Algorithm for main diagonal of integer coefficients associated with Schroeder numbers

Question

• Let $T_q(n, k)$ be an integer table such that $$T_q(n, k) = \begin{cases} 1 & \textrm{if } n = 0 \vee k = 0 \\ qT_q(n-1, n-1) + T_q(n, n-1) & \textrm{if } n = k > 0 \\ T_q(n, k-1) + T_q(n-1, k) + T_q(n-1, k-1) & \textrm{otherwise} \end{cases}$$

• Start with vector $\nu$ of fixed length $2m$ with elements $\nu_i=1$ (that is, $\nu=\{1,1,\dotsc,1\}$) and vector $t$ of fixed length $m$ with elements $t_i=[i=1]$ and for $i$ from $1$ to $m-1$ and for $j$ from $i+1$ to $2m-i$ apply $\nu_j := \frac{1}{q}\nu_{j+(j-i) \bmod 2} + \nu_{j-1}$ and $t_{i+1} = q^i \nu_{i+1}$ (after ending each cycle for $j$).

Here square bracket denotes Iverson bracket.

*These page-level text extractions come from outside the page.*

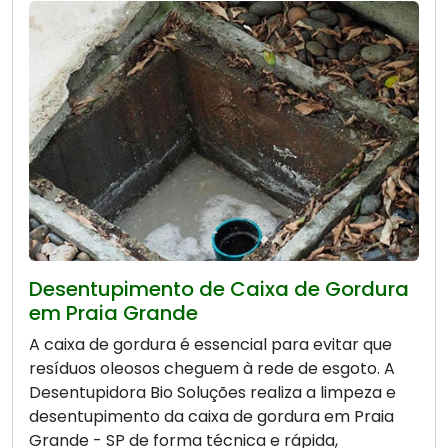
Desentupimento de Caixa de Gordura
em Praia Grande
A caixa de gordura é essencial para evitar que
resíduos oleosos cheguem à rede de esgoto. A
Desentupidora Bio Soluções realiza a limpeza e
desentupimento da caixa de gordura em Praia
Grande - SP de forma técnica e rápida,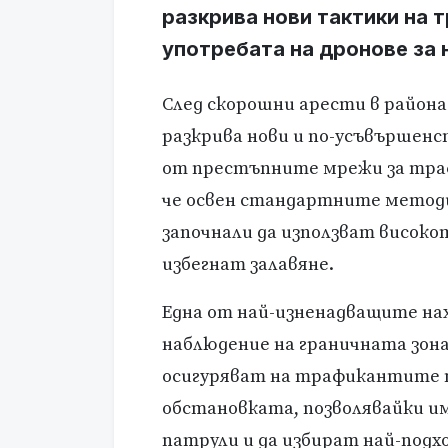
разкрива нови тактики на 
употребата на дронове за 
След скорошни арести в района
разкрива нови и по-усъвършен
от престъпните мрежи за трафи
че освен стандартните метод
започнали да използват високот
избегнат залавяне.
Една от най-изненадващите нах
наблюдение на граничната зон
осигуряват на трафикантите п
обстановката, позволявайки и
патрули и да избират най-под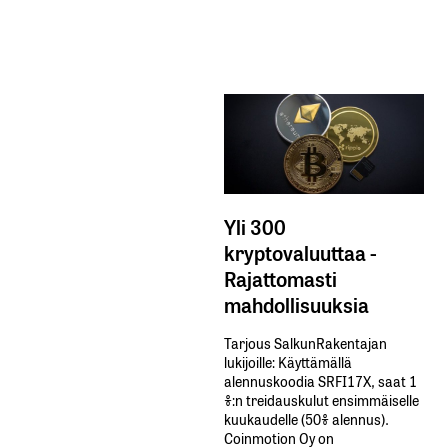
Yli 300
kryptovaluuttaa -
Rajattomasti
mahdollisuuksia
Tarjous SalkunRakentajan
lukijoille: Käyttämällä​ ​
alennuskoodia​ ​SRFI17X,​ ​saat​ ​1
%:n treidauskulut​ ​ensimmäiselle​ ​
kuukaudelle​ ​(50%​ ​alennus).
Coinmotion Oy on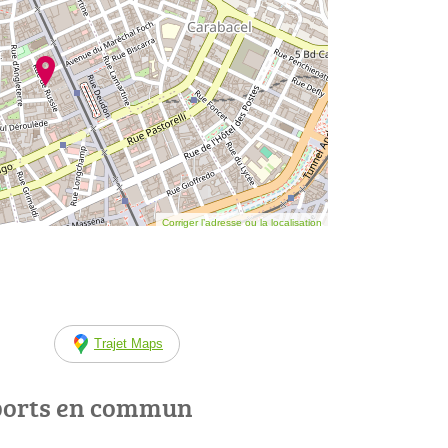
Corriger l’adresse ou la localisation
Trajet Maps
ports en commun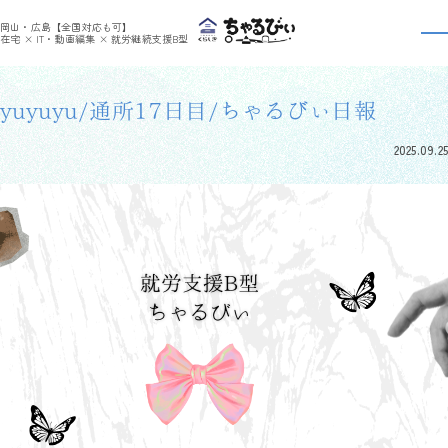
>
>
ちゃるびぃくらしき
利用者さんの日報
yuyuyu/通所17日目/ちゃるびぃ日報
岡山・広島【全国対応も可】
利用者さんの日報
在宅 × IT・動画編集 × 就労継続支援B型
yuyuyu/通所17日目/ちゃるびぃ日報
2025.09.25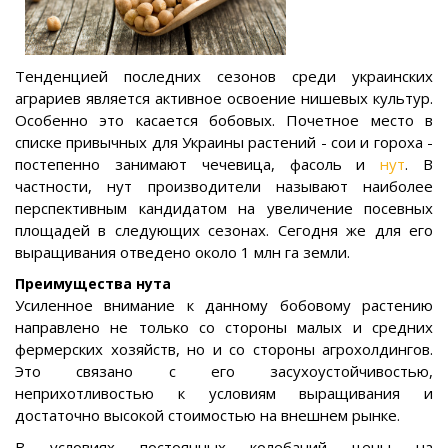
Тенденцией последних сезонов среди украинских
аграриев является активное освоение нишевых культур.
Особенно это касается бобовых. Почетное место в
списке привычных для Украины растений - сои и гороха -
постепенно занимают чечевица, фасоль и
нут
. В
частности, нут производители называют наиболее
перспективным кандидатом на увеличение посевных
площадей в следующих сезонах. Сегодня же для его
выращивания отведено около 1 млн га земли.
Преимущества нута
Усиленное внимание к данному бобовому растению
направлено не только со стороны малых и средних
фермерских хозяйств, но и со стороны агрохолдингов.
Это связано с его засухоустойчивостью,
неприхотливостью к условиям выращивания и
достаточно высокой стоимостью на внешнем рынке.
В условиях постоянных колебаний цены на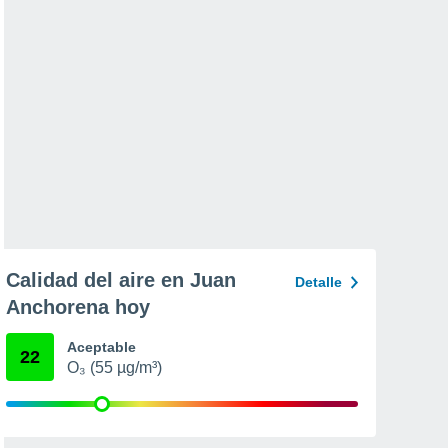
Calidad del aire en Juan
Detalle
Anchorena hoy
Aceptable
22
O₃ (55 µg/m³)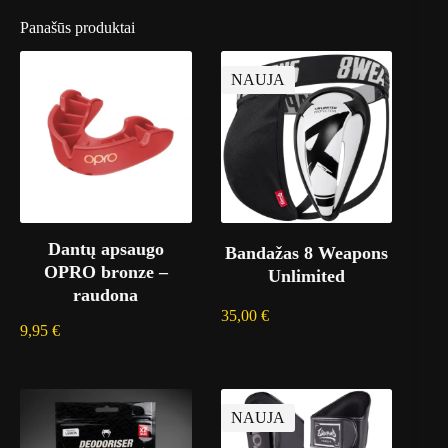
Panašūs produktai
NAUJA
Dantų apsaugo
Bandažas 8 Weapons
OPRO bronze –
Unlimited
raudona
35,00
€
9,95
€
NAUJA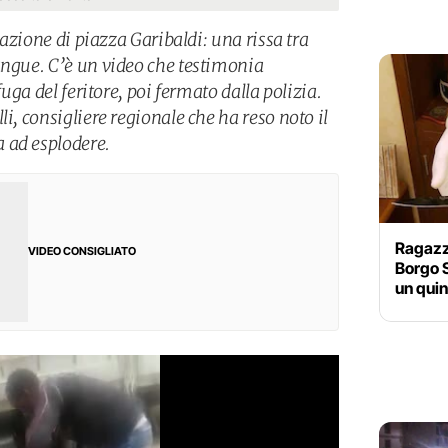
stazione di piazza Garibaldi: una rissa tra
angue. C’è un video che testimonia
fuga del feritore, poi fermato dalla polizia.
li, consigliere regionale che ha reso noto il
 ad esplodere.
Ragazzo
VIDEO CONSIGLIATO
Borgo 
un qui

I conjecture that after the whole transform we have $$ t_{n} = T_q(n-1, n-1). $$

Here is the PARI/GP program to check it numerically:

upto1(n, m) = my(v1, v2, v3); v1 = vector(n, i, 0); v1[1] = 1; v2 = v1; for(i=1, n-1, v3 = v1; for(j=2, i, v1[j] = v1[j-1] + v3[j] + v3[j-1]); v1[i+1] = m*v3[i] + v1[i]; v2[i+1] = v1[i+1]); v2
upto2(n, m) = my(v1, v2); v1 = vector(2*n, i, 1); v2 = vector(n, i, 0); v2[1] = 1; for(i=1, n-1, for(j=i+1, 2*n-i, v1[j] = (1/m)*v1[j+(j-i)%2] + v1[j-1]); v2[i+1] = m^i*v1[i+1]); v2
test(n, m) = upto1(n, m) == upto2(n, m)

Is there a way to prove it? Is there a similar integer coefficients (say, $R_q(n,k)$) for the case where $\nu$ has length $3m$, cycle for $j$ is from $i+1$ to $3m-2i$ and where we change $\nu_{j+(j-i) \bmod 2}$ to $\nu_{j+(j-i) \bmod 3}$?